Page text Block Start
My mother, horrified that no one would pretend not to notice Sherry's empty sleeve and more than a little jealous of the bonds that held the men together, made herself scarce for these small reunions.   

We managed without her.  

Convinced that a one armed man could hardly fend for himself, Nana sent Sherry off the following morning with a veritable trunk full of provisions - quarts of chowder, loaves of bread tightly sealed in saran wrap, fried chicken and spare ribs, a basket of sweet corn - he protested but was no match for my iron-willed, grey haired grandmother. 

Wars and families make strange bedfellows.












Tuesday, December 10, 2013

Too Cold To Snow

The morning is dim and cloudy gray - there was a brief but chilling smattering of snow during the night - and I wake thinking that my decision to move south was sound enough but incomplete.  Looking out at the frozen crepe myrtle and frost covered grass, I wonder if I shouldn't have gone a little further.  It's a too cold to snow kind of morning, as my daddy might've said - every breath sends a wave of arctic chill into my lungs and the dogs waste no time being curious, they're out and back in in a matter of seconds.  The small brown dog trembles with cold and rushes for the bedroom, not even waiting for the accustomed biscuit, while the other two - bigger and made of sterner stuff - trot hastily inside and settle by heating vents.  It's tricky maintaining your dignity while freezing.

Too cold to snow, I think dismally, how does that even make sense?

I can see my daddy - practically mummified in layers - thermal socks and long underwear, cable knit sweaters and a snug wool cap pulled over his ears, bright mittens and an oversized scarf.  He would pull a chair close to the fire and hunker down beneath multiple blankets while my mother alternately laughed and scolded.  It seemed as if all their differences could be summed up according to the thermostat - he was always too cold and she was always too hot - they never agreed on what the temperature should be and were only rarely able to reach a compromise.  Even now it's hard to imagine a more constant or enduring conflict.   

In his younger days, my daddy was up after a blizzard, whistling and shoveling in the pre-dawn hours.  He would methodically clear the front steps, then the walk, the sidewalk, and finally the driveway.  Digging out the car was cold, cruel work and for countless winters he did it alone until he was finally persuaded that there was wisdom and efficiency in a gas powered snow blower.  We trudged to Sears and Roebuck in Porter Square in the midst of an early and reasonably mild storm and purchased a bright, shiny red Kenmore blower and a plastic gas container.   By the time we were up the following morning, the entire yard had been cleared and the freshly made snowdifts were hip-high.  My daddy, looking very much like Nanook of the North, was standing on the sidewalk, chatting easily with the neighbors and triumphantly spreading salt and de-icer like birdseed.  He never picked up another snow shovel.

Here in the south, the idea of a snow shovel is fortunately laughable but the cold still comes.  I leave the house and an intake of freezing air settles in my nose, throat, and lungs.  My gloved fingers tingle and there's always that shining moment of terror when I wonder if the car will start and if the sun will ever shine again.  It may be too cold to snow, but it's cold enough for me and mine.
Page text Block End
Given information Block Start
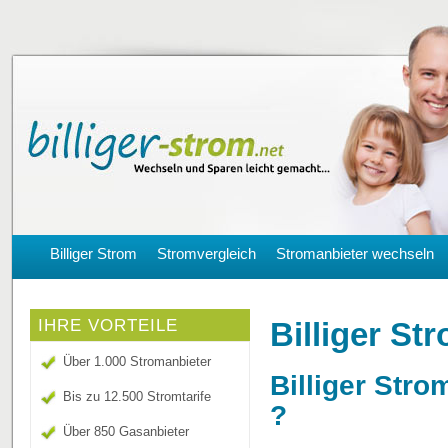
Billiger Strom
Stromvergleich
Stromanbieter wechseln
Billiger St
IHRE VORTEILE
Über 1.000 Stromanbieter
Billiger Stro
Bis zu 12.500 Stromtarife
?
Über 850 Gasanbieter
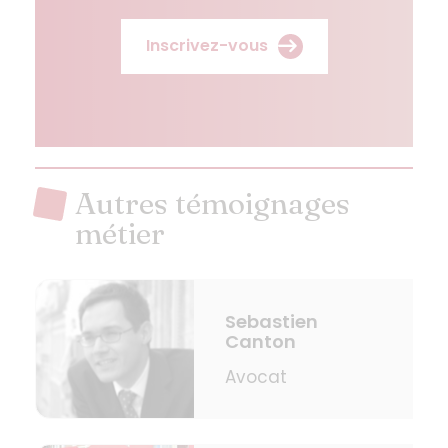
Inscrivez-vous
Autres témoignages
métier
Sebastien
Canton
Avocat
Given information Block End
# [Problem set]
1 > Summarize the page text in three sentences.
2 > According to the page text, where was the snow blower bought?
3 > Write out the stretch of the page text from "The morning is" through "dignity while freezing.".

# [Responses to the tasks]
1 > In the opening passage, the narrator's mother stays away from reunions where no one pretends not to notice Sherry's empty sleeve, and Nana sends Sherry off with a trunk full of provisions despite his protests. In a post dated December 10, 2013, the narrator wakes to a frozen morning after moving south and remembers a father who bundled himself in layers and argued with the mother over the thermostat. The father shoveled snow alone for many winters until he bought a red Kenmore snow blower, and the post ends by noting that a snow shovel is laughable in the south but the cold still comes.

2 > At Sears and Roebuck in Porter Square.

3 >
The morning is dim and cloudy gray - there was a brief but chilling smattering of snow during the night - and I wake thinking that my decision to move south was sound enough but incomplete.  Looking out at the frozen crepe myrtle and frost covered grass, I wonder if I shouldn't have gone a little further.  It's a too cold to snow kind of morning, as my daddy might've said - every breath sends a wave of arctic chill into my lungs and the dogs waste no time being curious, they're out and back in in a matter of seconds.  The small brown dog trembles with cold and rushes for the bedroom, not even waiting for the accustomed biscuit, while the other two - bigger and made of sterner stuff - trot hastily inside and settle by heating vents.  It's tricky maintaining your dignity while freezing.